Die Erinnerung muss wachgehalten werden
Ina Brandes, Ministerin für Kultur und Wissenschaft des Landes NRW, sagte, diese Form der Erinnerung sei für die nachwachsende Generation sehr hilfreich, zumal man nicht mehr viel aus erster Hand erfahren könne. „Gerade junge Menschen fühlen sich von Graphic Novels angesprochen. Und angesichts von antisemitischen Übergriffen und Anfeindungen seit dem Terror-Überfall der Hamas brauchen wir dringend solche Erzählformen, um die Erinnerung wach zu halten.“
In Essen haben sich Schülerinnen und Schüler bereits mit Emmie Arbel beschäftigt.

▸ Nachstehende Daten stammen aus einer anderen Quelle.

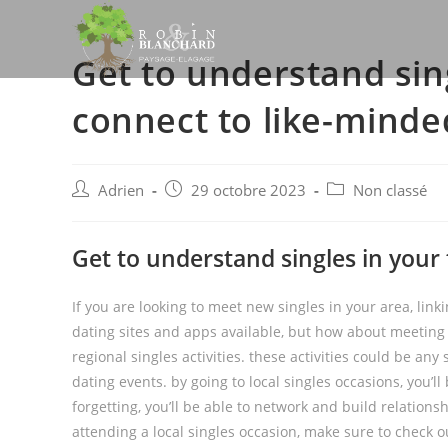
Skip
to
Get to understand sin
content
connect to like-minde
Post
Post
Post
Adrien
29 octobre 2023
Non classé
author:
published:
category:
Get to understand singles in your
If you are looking to meet new singles in your area, lin
dating sites and apps available, but how about meeting
regional singles activities. these activities could be an
dating events. by going to local singles occasions, you’l
forgetting, you’ll be able to network and build relationsh
attending a local singles occasion, make sure to check o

Am Mariengymnasium im Stadtteil Werden setzte sich ein Deutschkurs im zwölften Jahrgang mit der Graphic Novel auseinander. In einem Workshop ging es um die Themen Diversität, Vielfalt, Antirassismus und Antidiskriminierung.
Am Gymnasium Essen-Werden beschäftigte sich ein Projektkurs Geschichte mit dem Buch. Im Januar 2025 wird der gesamte zwölfte Jahrgang nach Auschwitz reisen. Zum Jahrestag der Befreiung des Konzentrationslagers am 27. Januar ist eine Gedenkveranstaltung in Essen geplant. Außerdem schrieben Schülerinnen und Schüler persönliche Briefe an Emmie Arbel. Laila (17) sagt: „Ich fand das Buch und ihr Leben sehr beeindruckend. Die unterschiedlichen Farben haben mir besonders gefallen.“
DER GUSTAV-HEINEMANN-FRIEDENSPREIS
In Erinnerung an den Bundespräsidenten Gustav W. Heinemann verleiht die Landesregierung Nordrhein-Westfalen seit 1983 jährlich den Gustav-Heinemann-Friedenspreis für Kinder- und Jugendbücher. Mit diesem Preis werden Bücher ausgezeichnet, die Kinder und Jugendliche ermutigen, sich für Menschenrechte, für gewaltfreie Formen der Konfliktlösung, für die Integration von Minderheiten und für ein friedliches Zusammenleben einzusetzen. Zur Preisverleihung kam auch Christina Rau nach Essen, die Witwe des verstorbenen Bundespräsidenten Johannes Rau. Sie ist eine Enkelin von Gustav Heinemann.
Die Graphic Novel entstand im Rahmen eines wissenschaftlichen Projekts („Visual Storytelling and Graphic Art in Genocide and Human Rights Education“), das einen Austausch zwischen Überlebenden von Genoziden und Künstlerinnen und Künstlern anstoßen und wissenschaftlich aufbereiten will.